Despite vehement student opposition, UNC administrators approved Thursday a 15.6 percent tuition hike proposal for in-state students.
With the exception of Student Body President Mary Cooper, the UNC Board of Trustees voted unanimously to approve the proposal that would increase in-state students’ tuition by $2,800 during the next five years.
Cooper asked the board to postpone the decision until December. She said a delay would help students and administrators work together to create a more modest proposal. But her motion to delay the vote failed.
Administrators supported the significant tuition hike, saying it was the only way to improve the University’s faculty retention rates. During the last two years, more than 50 percent of UNC faculty members who have received offers from other institutions chose to leave.
Students speaking at the board meeting said the tuition hike would diminish the University’s ability to attract talented and diverse students.
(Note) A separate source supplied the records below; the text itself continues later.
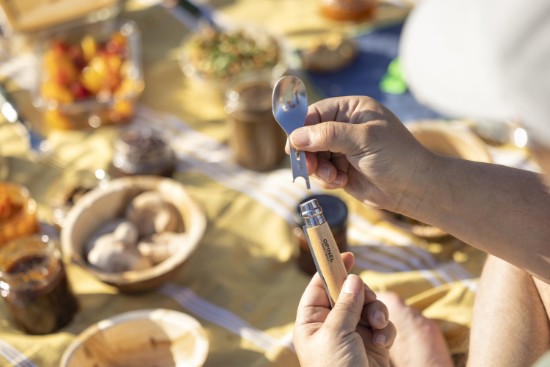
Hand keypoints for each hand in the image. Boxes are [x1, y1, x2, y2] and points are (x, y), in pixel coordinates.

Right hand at [288, 96, 434, 212]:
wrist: (414, 188)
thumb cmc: (395, 156)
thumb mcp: (362, 139)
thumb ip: (328, 135)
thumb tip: (295, 137)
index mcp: (351, 110)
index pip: (315, 112)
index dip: (301, 128)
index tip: (292, 146)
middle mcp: (344, 127)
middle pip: (309, 136)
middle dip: (308, 153)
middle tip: (311, 167)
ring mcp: (342, 149)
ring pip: (312, 157)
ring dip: (318, 169)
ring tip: (334, 177)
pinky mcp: (341, 169)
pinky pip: (321, 172)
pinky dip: (326, 179)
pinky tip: (341, 182)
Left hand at [294, 252, 395, 366]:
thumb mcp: (336, 333)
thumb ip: (345, 303)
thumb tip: (352, 277)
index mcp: (312, 323)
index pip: (318, 288)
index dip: (330, 270)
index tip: (345, 254)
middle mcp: (332, 326)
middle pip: (348, 293)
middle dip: (361, 294)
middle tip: (367, 300)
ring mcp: (353, 335)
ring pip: (368, 306)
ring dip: (376, 311)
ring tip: (377, 325)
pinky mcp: (373, 345)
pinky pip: (383, 325)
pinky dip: (386, 330)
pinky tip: (383, 344)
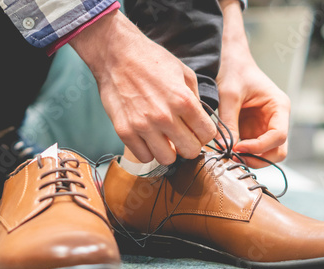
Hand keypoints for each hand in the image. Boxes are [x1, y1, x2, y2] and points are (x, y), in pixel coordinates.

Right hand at [70, 10, 215, 164]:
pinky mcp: (124, 131)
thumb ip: (195, 98)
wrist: (116, 54)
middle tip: (182, 137)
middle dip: (190, 145)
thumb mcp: (183, 72)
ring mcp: (143, 125)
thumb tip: (200, 119)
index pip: (208, 134)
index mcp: (183, 100)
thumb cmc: (150, 60)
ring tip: (163, 138)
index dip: (205, 134)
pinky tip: (147, 138)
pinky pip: (144, 157)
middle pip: (191, 152)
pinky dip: (147, 151)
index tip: (198, 130)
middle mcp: (165, 116)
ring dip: (168, 151)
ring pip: (167, 159)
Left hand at [217, 0, 290, 167]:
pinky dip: (242, 154)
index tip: (238, 148)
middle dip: (258, 158)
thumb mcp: (229, 95)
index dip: (260, 147)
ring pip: (267, 154)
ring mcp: (266, 127)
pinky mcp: (254, 131)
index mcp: (279, 107)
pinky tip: (227, 150)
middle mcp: (277, 119)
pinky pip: (253, 150)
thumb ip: (228, 122)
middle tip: (234, 157)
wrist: (230, 62)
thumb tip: (225, 148)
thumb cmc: (234, 71)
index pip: (279, 136)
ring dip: (250, 159)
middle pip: (278, 151)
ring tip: (229, 155)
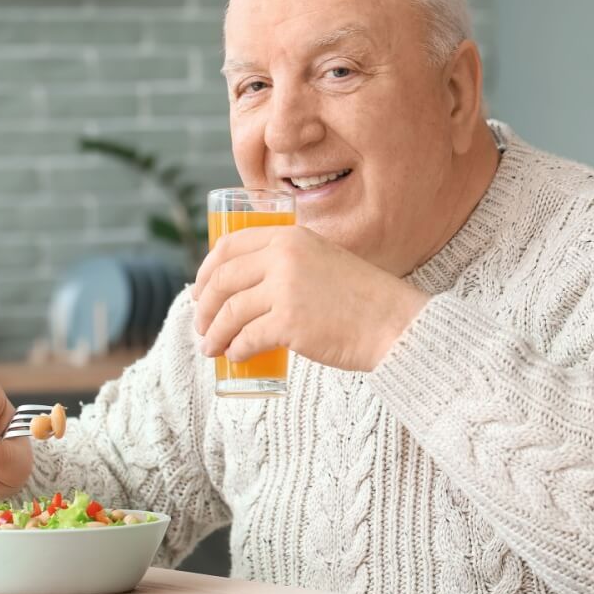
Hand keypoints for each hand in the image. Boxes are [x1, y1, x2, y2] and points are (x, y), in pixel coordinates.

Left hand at [192, 225, 428, 371]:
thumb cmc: (362, 299)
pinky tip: (235, 356)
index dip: (206, 270)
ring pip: (230, 312)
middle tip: (201, 324)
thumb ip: (290, 263)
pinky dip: (235, 349)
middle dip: (204, 306)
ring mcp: (285, 289)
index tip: (200, 290)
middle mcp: (284, 257)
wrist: (394, 323)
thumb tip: (248, 286)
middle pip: (223, 280)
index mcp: (290, 236)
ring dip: (214, 333)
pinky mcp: (289, 323)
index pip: (229, 246)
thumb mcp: (323, 260)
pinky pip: (246, 338)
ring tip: (211, 347)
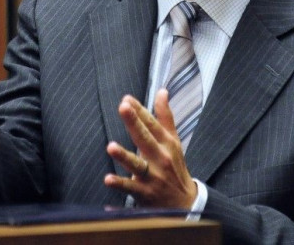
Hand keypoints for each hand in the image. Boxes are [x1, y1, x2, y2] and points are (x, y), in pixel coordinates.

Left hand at [104, 90, 196, 208]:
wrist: (185, 203)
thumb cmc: (175, 167)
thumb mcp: (173, 141)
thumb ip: (165, 116)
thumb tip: (162, 91)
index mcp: (167, 143)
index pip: (152, 124)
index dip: (139, 111)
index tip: (126, 99)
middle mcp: (161, 158)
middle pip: (146, 138)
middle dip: (134, 122)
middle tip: (123, 107)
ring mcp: (153, 176)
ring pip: (137, 164)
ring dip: (124, 156)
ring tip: (110, 146)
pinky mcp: (145, 193)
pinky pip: (130, 188)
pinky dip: (120, 184)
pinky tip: (108, 179)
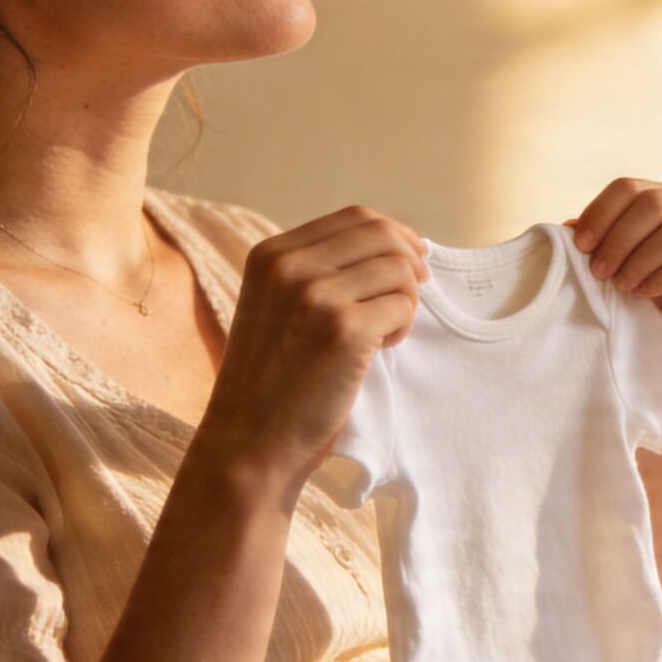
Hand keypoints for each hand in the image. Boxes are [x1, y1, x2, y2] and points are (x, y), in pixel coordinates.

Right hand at [199, 206, 426, 490]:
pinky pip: (403, 306)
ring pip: (399, 269)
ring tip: (384, 334)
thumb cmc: (272, 381)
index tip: (409, 263)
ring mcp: (316, 295)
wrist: (250, 444)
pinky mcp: (344, 330)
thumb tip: (394, 243)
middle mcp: (290, 266)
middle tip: (410, 297)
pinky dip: (403, 327)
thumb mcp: (275, 307)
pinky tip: (380, 350)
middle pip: (382, 235)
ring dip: (405, 301)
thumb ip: (315, 272)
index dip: (394, 236)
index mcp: (271, 254)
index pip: (354, 218)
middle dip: (409, 263)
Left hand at [564, 179, 661, 375]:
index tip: (579, 245)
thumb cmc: (645, 308)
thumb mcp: (613, 270)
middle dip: (619, 236)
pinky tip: (646, 293)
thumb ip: (596, 245)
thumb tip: (568, 225)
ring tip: (622, 285)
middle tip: (598, 270)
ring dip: (641, 258)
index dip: (601, 211)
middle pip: (656, 201)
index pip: (631, 187)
“If we raise tuition we are going to lose students,” said junior Cornell Jordan, who spoke on behalf of students at the meeting. “What is a faculty member without a diverse group of students?”
Bruce Carney, executive vice chancellor and provost, said tuition hikes will not be the only avenue administrators will explore in an attempt to offset budget cuts.
“We have a lot to do. We are not asking students to do all of this themselves,” he said. “We will certainly be asking the state for help.”
But while UNC administrators say they have no choice but to propose tuition increases to protect their faculty, N.C. Rep. Hugh Blackwell, R-Burke, said the substantial proposal might not be necessary.